:: STATED TASK ::
Please copy every line of the data below without changing a single character.

:: RECORDS SUPPLIED ::
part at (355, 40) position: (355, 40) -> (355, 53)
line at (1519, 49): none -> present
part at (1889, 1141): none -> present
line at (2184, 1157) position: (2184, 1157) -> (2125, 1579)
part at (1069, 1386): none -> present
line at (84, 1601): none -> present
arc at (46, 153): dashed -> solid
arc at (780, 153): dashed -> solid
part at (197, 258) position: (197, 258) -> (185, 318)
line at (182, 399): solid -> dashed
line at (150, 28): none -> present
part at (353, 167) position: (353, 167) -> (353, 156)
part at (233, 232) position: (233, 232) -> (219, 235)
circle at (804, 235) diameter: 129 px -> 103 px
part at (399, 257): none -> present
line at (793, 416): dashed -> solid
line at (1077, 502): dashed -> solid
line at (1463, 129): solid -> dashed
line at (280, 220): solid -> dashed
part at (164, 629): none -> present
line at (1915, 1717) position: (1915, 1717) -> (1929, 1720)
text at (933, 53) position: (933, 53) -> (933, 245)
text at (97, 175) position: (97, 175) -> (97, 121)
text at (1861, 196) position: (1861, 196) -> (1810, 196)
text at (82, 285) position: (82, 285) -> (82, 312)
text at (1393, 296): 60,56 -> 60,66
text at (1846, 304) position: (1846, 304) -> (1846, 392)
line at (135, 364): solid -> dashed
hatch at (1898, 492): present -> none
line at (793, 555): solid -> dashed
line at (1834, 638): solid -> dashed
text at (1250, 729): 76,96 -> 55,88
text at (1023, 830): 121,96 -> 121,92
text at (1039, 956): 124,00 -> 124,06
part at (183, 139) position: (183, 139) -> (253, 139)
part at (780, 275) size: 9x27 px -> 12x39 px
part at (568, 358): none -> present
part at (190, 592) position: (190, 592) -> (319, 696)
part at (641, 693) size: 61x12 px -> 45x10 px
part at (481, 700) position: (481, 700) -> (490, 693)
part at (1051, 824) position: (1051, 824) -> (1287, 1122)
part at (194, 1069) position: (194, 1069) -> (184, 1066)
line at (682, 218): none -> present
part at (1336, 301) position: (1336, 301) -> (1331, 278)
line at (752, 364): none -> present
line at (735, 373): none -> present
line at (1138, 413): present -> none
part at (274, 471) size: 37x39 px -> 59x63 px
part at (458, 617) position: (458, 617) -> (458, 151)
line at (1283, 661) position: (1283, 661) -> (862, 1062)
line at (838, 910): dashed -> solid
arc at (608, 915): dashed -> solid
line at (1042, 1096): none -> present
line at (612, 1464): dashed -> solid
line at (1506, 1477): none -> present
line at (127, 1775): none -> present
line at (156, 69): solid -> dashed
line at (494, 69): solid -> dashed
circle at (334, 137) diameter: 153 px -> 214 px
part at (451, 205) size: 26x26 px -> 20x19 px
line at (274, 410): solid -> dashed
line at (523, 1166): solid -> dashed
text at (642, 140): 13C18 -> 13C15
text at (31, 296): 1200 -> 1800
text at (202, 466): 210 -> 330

:: RESPONSE BELOW ::
part at (355, 40) position: (355, 40) -> (355, 53)
line at (1519, 49): none -> present
part at (1889, 1141): none -> present
line at (2184, 1157) position: (2184, 1157) -> (2125, 1579)
part at (1069, 1386): none -> present
line at (84, 1601): none -> present
arc at (46, 153): dashed -> solid
arc at (780, 153): dashed -> solid
part at (197, 258) position: (197, 258) -> (185, 318)
line at (182, 399): solid -> dashed
line at (150, 28): none -> present
part at (353, 167) position: (353, 167) -> (353, 156)
part at (233, 232) position: (233, 232) -> (219, 235)
circle at (804, 235) diameter: 129 px -> 103 px
part at (399, 257): none -> present
line at (793, 416): dashed -> solid
line at (1077, 502): dashed -> solid
line at (1463, 129): solid -> dashed
line at (280, 220): solid -> dashed
part at (164, 629): none -> present
line at (1915, 1717) position: (1915, 1717) -> (1929, 1720)
text at (933, 53) position: (933, 53) -> (933, 245)
text at (97, 175) position: (97, 175) -> (97, 121)
text at (1861, 196) position: (1861, 196) -> (1810, 196)
text at (82, 285) position: (82, 285) -> (82, 312)
text at (1393, 296): 60,56 -> 60,66
text at (1846, 304) position: (1846, 304) -> (1846, 392)
line at (135, 364): solid -> dashed
hatch at (1898, 492): present -> none
line at (793, 555): solid -> dashed
line at (1834, 638): solid -> dashed
text at (1250, 729): 76,96 -> 55,88
text at (1023, 830): 121,96 -> 121,92
text at (1039, 956): 124,00 -> 124,06
part at (183, 139) position: (183, 139) -> (253, 139)
part at (780, 275) size: 9x27 px -> 12x39 px
part at (568, 358): none -> present
part at (190, 592) position: (190, 592) -> (319, 696)
part at (641, 693) size: 61x12 px -> 45x10 px
part at (481, 700) position: (481, 700) -> (490, 693)
part at (1051, 824) position: (1051, 824) -> (1287, 1122)
part at (194, 1069) position: (194, 1069) -> (184, 1066)
line at (682, 218): none -> present
part at (1336, 301) position: (1336, 301) -> (1331, 278)
line at (752, 364): none -> present
line at (735, 373): none -> present
line at (1138, 413): present -> none
part at (274, 471) size: 37x39 px -> 59x63 px
part at (458, 617) position: (458, 617) -> (458, 151)
line at (1283, 661) position: (1283, 661) -> (862, 1062)
line at (838, 910): dashed -> solid
arc at (608, 915): dashed -> solid
line at (1042, 1096): none -> present
line at (612, 1464): dashed -> solid
line at (1506, 1477): none -> present
line at (127, 1775): none -> present
line at (156, 69): solid -> dashed
line at (494, 69): solid -> dashed
circle at (334, 137) diameter: 153 px -> 214 px
part at (451, 205) size: 26x26 px -> 20x19 px
line at (274, 410): solid -> dashed
line at (523, 1166): solid -> dashed
text at (642, 140): 13C18 -> 13C15
text at (31, 296): 1200 -> 1800
text at (202, 466): 210 -> 330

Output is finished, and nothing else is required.